The need to collect, store and analyze large amounts of data continues to increase in importance for businesses across all industries. Marketing agencies have led the pack in processing large amounts of data in order to gain consumers attention in a crowded space. However, virtually every other area is beginning to see the value in collecting and processing data. From self-driven vehicles to outcomes-based healthcare – data is becoming the most important part of product offerings. More importantly, business models that are able to monetize their data are seen to be the future of big data[1].
Data Warehouse – the what and how of it
A Data Warehouses is a central repository of data from different sources that stores current and historical data. They can be used for performing analytics to gain insights into any number of areas. A data mart is a subset of the data warehouse and is typically targeted at a specific team or product. Whereas data warehouses have a division-wide depth, the information in data marts pertains to a single department/product line. A department can be the owner of its data mart including all the hardware, software and data thus enabling each department to isolate the use, manipulation and development of their data.
In building a comprehensive Data Warehouse, there can be several different approaches used:
Top down – The holistic picture for data sources and usage is laid out and a company-wide initiative drives the Data Warehouse first before the Data Marts, thus making Data Marts dependent on the Data Warehouse. This approach tends to take longer and forces departments to compromise on their needs.
Bottom up – Each business area or department manages their data storage and reporting needs which then get fed into a Data Warehouse when the business is ready to take on a more holistic picture of the entire enterprise. Data Marts are delivered faster and generally meet the exact needs of their end users, but also makes a Data Warehouse more complex.
Mixed – A mixed approach would include a company-wide initiative and mapping out the Data Warehouse, but would actually start development on the Data Marts first. This method tries to strike a balance between meeting end-user reporting needs in the Data Marts while not making the Data Warehouse so complex.
Why have a Data Warehouse?
Unless your company currently leads the pack in big data innovations, you likely will not have a top down Data Warehouse mandate.
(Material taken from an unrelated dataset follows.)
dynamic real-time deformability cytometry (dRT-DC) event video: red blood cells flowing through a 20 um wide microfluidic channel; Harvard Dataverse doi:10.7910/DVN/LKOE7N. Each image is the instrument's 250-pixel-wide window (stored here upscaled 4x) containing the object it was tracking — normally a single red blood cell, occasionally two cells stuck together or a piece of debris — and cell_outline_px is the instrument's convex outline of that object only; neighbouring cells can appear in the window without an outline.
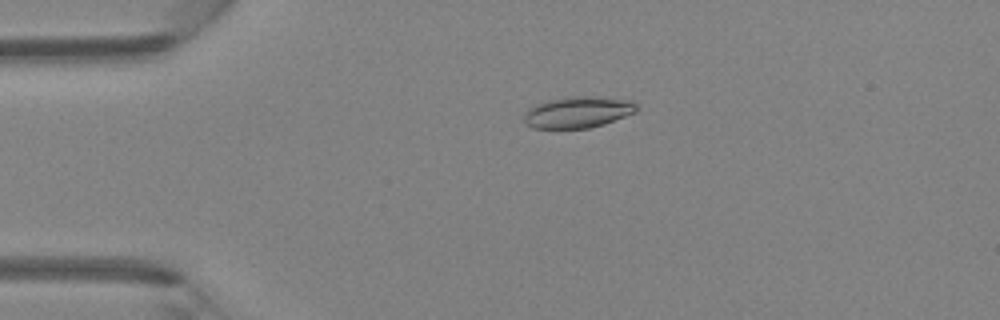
{"species": "Egyptian fruit bat (a non-hibernating species)", "species_latin": "Rousettus aegyptiacus", "temperature_condition": "room temperature", "stored_images_in_passage": 36, "camera_frame_rate_fps": 3000, "um_per_image_px": 0.085, "animal": {"sex": "female"}, "frame": {"image": 1, "passage_image": 1, "time_ms": 0.0, "image_size_px": [1000, 320], "cell_outline_px": [[636, 112], [604, 124], [588, 128], [532, 128], [524, 124], [524, 116], [528, 108], [536, 104], [548, 100], [572, 96], [596, 96], [628, 100], [636, 104]], "centroid_in_image_um": [49.08, 9.54], "position_along_channel_um": 35.9, "area_um2": 20.52}}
This does not mean efficient data storage and reporting isn’t needed. 90% of the data in the world today has been created in the last two years alone[2].
Being ready to handle large amounts of data from a department level is the first step in being ready to leverage the benefits big data will have to offer. As the organization starts to leverage data across the enterprise, the departments with a comprehensive Data Warehouse will be the first to start providing more value beyond their departments. Having already benefited from that data is the icing on the cake.